Begräbnis



Mitten im Leben sind wir vom Sterben umfangen
Der Tod ist ein Teil jedes menschlichen Lebens. Doch meist kommt der Tod eines lieben Menschen zu plötzlich. Auch in dieser Phase direkt nach dem Tod eines Menschen wollen wir Ihnen mit unseren Möglichkeiten zur Seite stehen. In der Phase des Sterbens eines Menschen oder direkt danach kommen wir gerne und beten mit Ihnen.

Weil wohl jeder von uns in der Situation des Todes einen lieben Menschen zunächst überfordert ist, hier einige Hinweise:

Wenn der Todesfall zu Hause eingetreten ist, informieren Sie baldmöglichst den Haus- oder Notarzt. Er muss den Tod feststellen und eine Todesbescheinigung ausstellen. Falls ein Unfall oder ähnliches vorausgegangen ist, sollten sie auch die Polizei verständigen.

Nehmen Sie dann Kontakt mit einem Bestattungsunternehmen auf, dass alle weiteren Schritte für Sie klären und vorbereiten wird. Das Bestattungsunternehmen klärt mit Ihnen, dem Friedhofsamt und den zuständigen Geistlichen den Termin für die Trauerfeier.

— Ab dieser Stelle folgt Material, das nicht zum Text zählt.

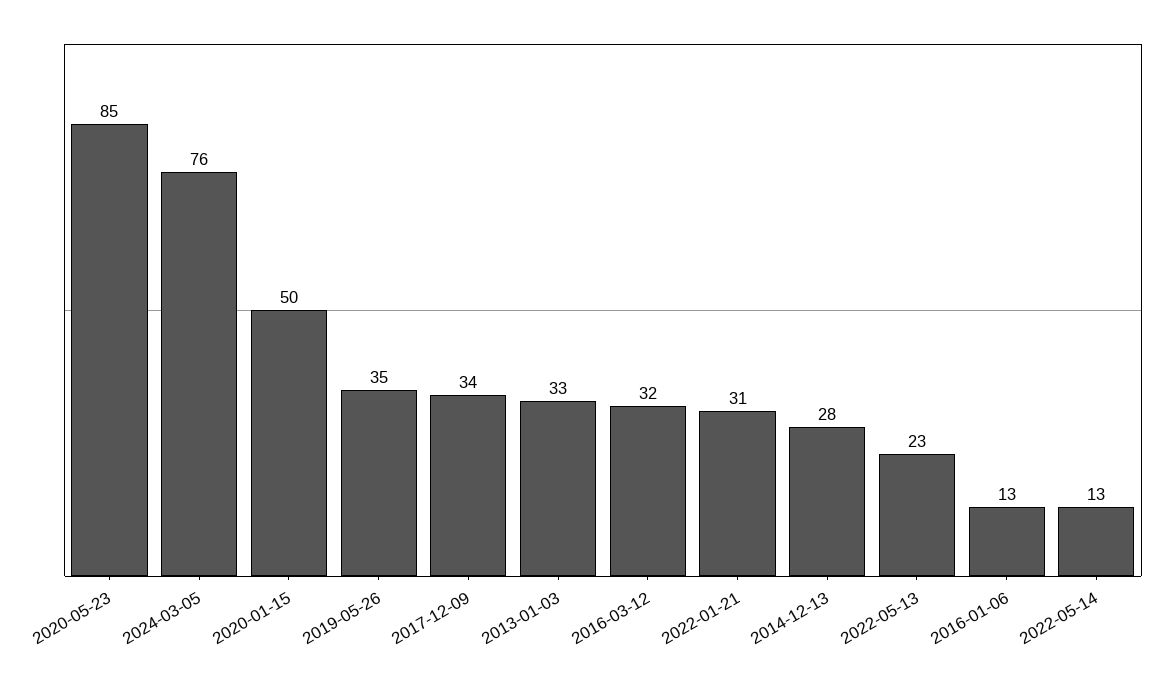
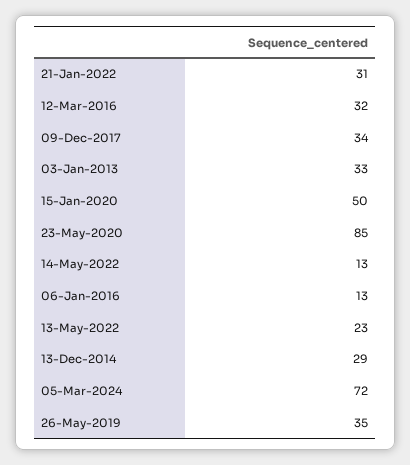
2024-03-05: 76 -> 72
2014-12-13: 28 -> 29

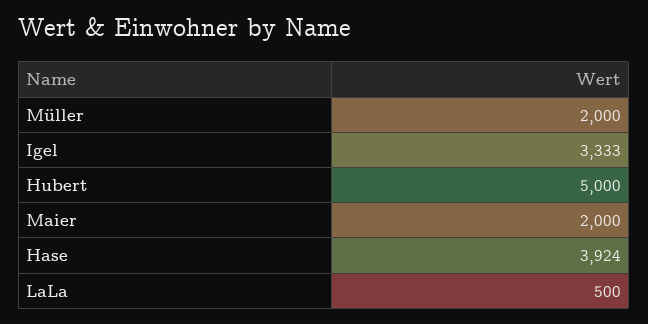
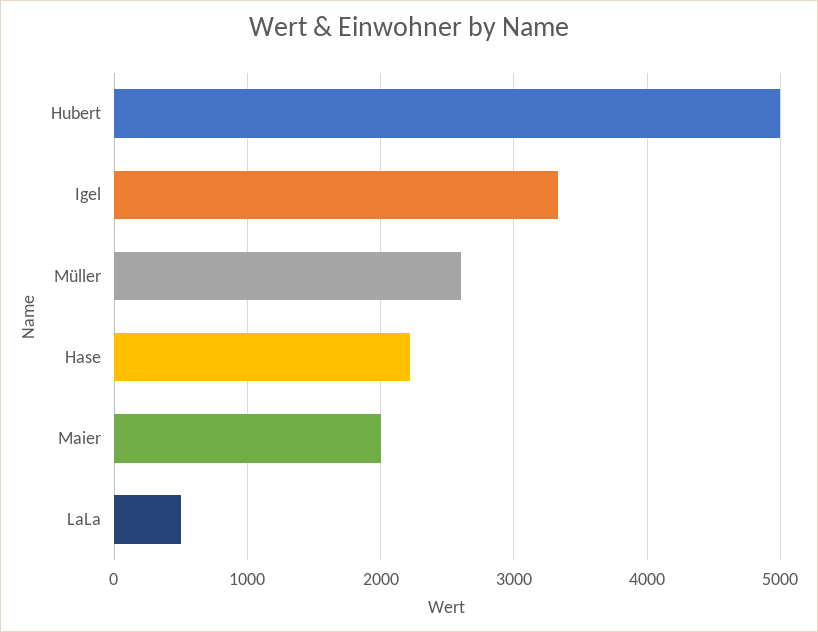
Müller: 2000 -> 2600
Hase: 3924 -> 2200

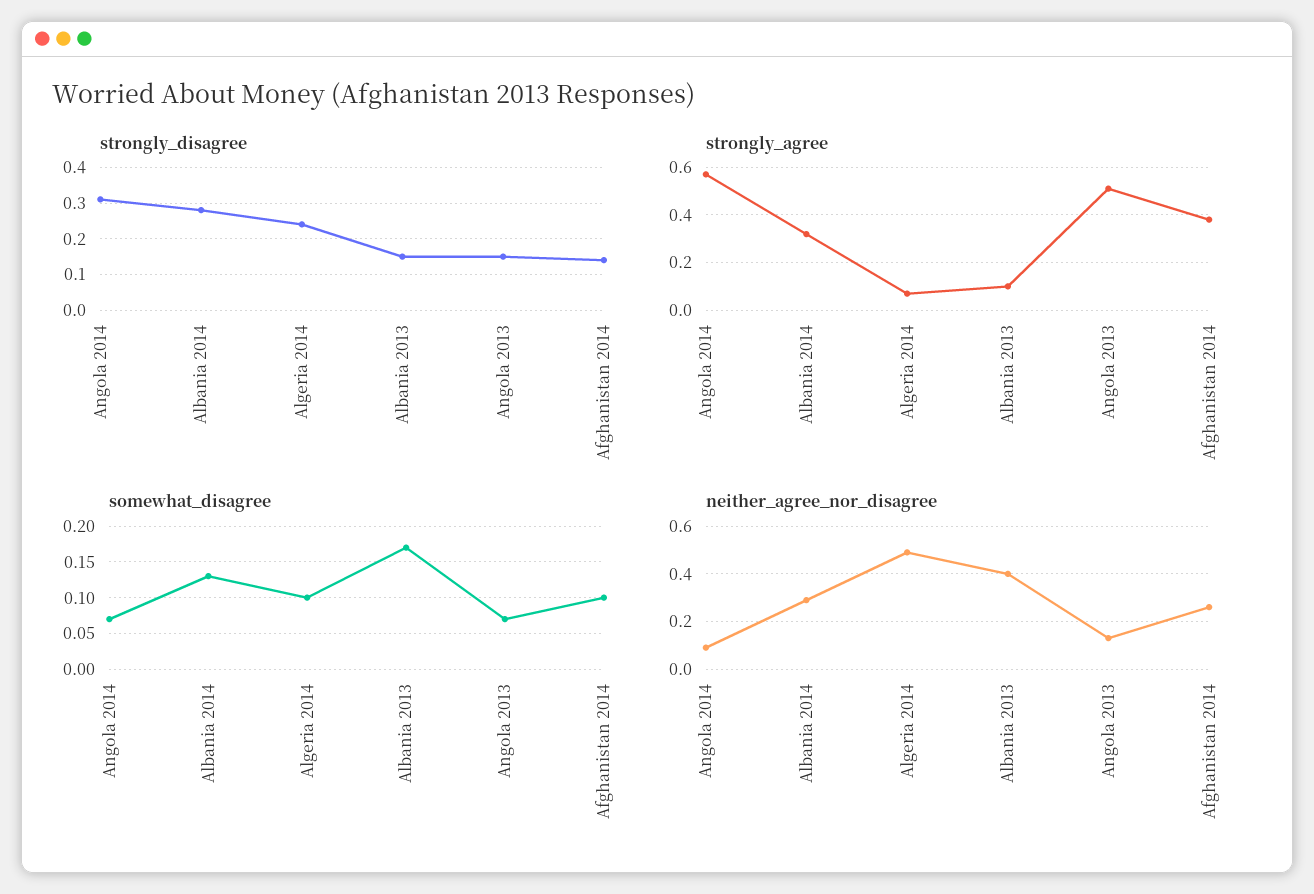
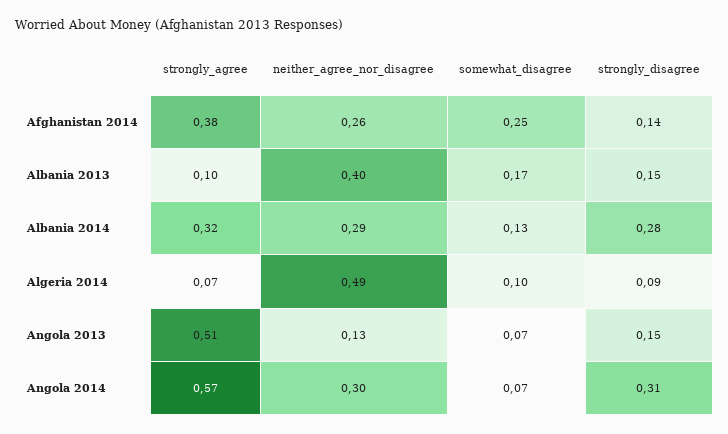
strongly_disagree, Algeria 2014: 0.25 -> 0.09
somewhat_disagree, Afghanistan 2014: 0.1 -> 0.25
neither_agree_nor_disagree, Angola 2014: 0.1 -> 0.3

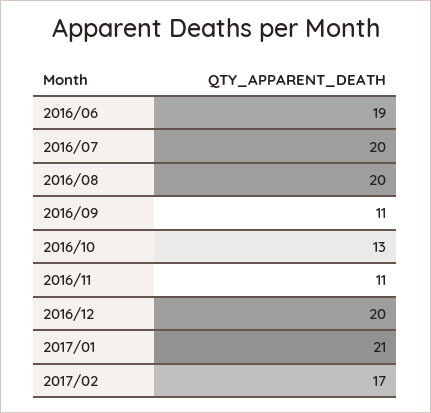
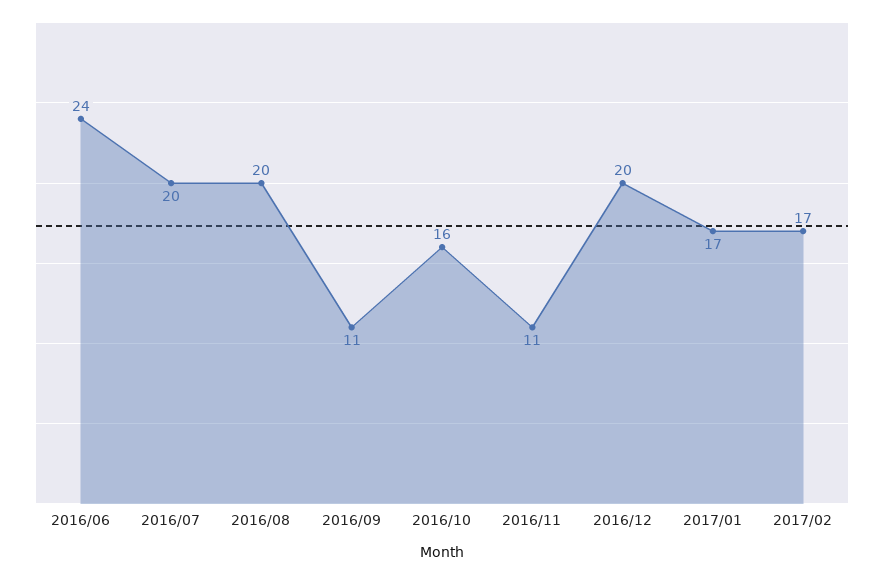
2016/06: 19 -> 24
2016/10: 13 -> 16
2017/01: 21 -> 17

1-2 Tage später wird sich der Geistliche, der die Trauerfeier halten wird, mit Ihnen in Verbindung setzen und einen Termin für ein Trauergespräch ausmachen, das bei Ihnen zu Hause oder im Pfarrbüro stattfinden kann. Das Trauergespräch will Raum geben, die Erfahrungen des Verlustes ins Wort zu bringen, die Erinnerungen an den Menschen zu vergegenwärtigen und die Gestaltung der Trauerfeier zu bedenken.

Die Trauerfeier findet auf einem der Friedhöfe Ludwigsburg statt. Sie kann als Trauerfeier zur Erdbestattung begangen werden oder als Trauerfeier vor oder nach einer Kremation begangen werden.
Wenn Sie es wünschen, bieten wir Ihnen auch in den Wochen oder Monaten nach der Trauerfeier und Bestattung die Möglichkeit zum Gespräch. Scheuen Sie sich nicht, sich an uns zu wenden. Daneben können wir Ihnen Kontakte zu Gesprächskreisen trauernder Angehöriger vermitteln.

Die Trauerfeier
Die Trauerfeier ist die Feier des Abschiedes der Angehörigen, aber auch vieler Bekannten und Freunde. Gemeinsam begleiten wir den Verstorbenen auf seinem letzten Weg und versuchen ihn gehen zu lassen.

Als Christen brauchen wir nicht am Grab stehen bleiben. Uns eint die Hoffnung – auch wenn sie am Anfang oft noch schwerlich Raum gewinnen kann -, dass der Tod das Leben eines Menschen, mit all dem, was ihn ausmachte, nicht einfach ausradieren kann. Der christliche Glaube will die Hoffnung vermitteln, dass das Grab nicht die letzte Station auf dem Weg eines Menschen ist, sondern die erste auf einem neuen Weg: auf dem Weg zu Gott. Bei ihm wissen wir unsere lieben Verstorbenen geborgen. Mitten im Sterben steht das neue Leben, das wir ewiges Leben nennen. Grund dieser Hoffnung ist für uns Christen die Auferstehung Jesu Christi und seine Verheißung, dass diese auch uns Glaubenden zuteil werden wird. Von dieser Hoffnung will die christliche Trauerfeier Zeugnis geben.

Wenn Sie es wünschen, können wir in einem der folgenden Gemeindegottesdienste oder in einem gesonderten Gottesdienst das Requiem – die Eucharistie für Ihre/n Angehörige/n – feiern. Es ist ein alter Brauch, dass in gewissen Abständen (z.B. am Jahrestag des Todes oder am Geburtstag der Verstorbenen) der Verstorbenen namentlich im Gemeindegottesdienst gedacht wird. Wenn Sie eine solche sog. „Messintention“ wünschen, wenden Sie sich bitte an Ihr Pfarrbüro.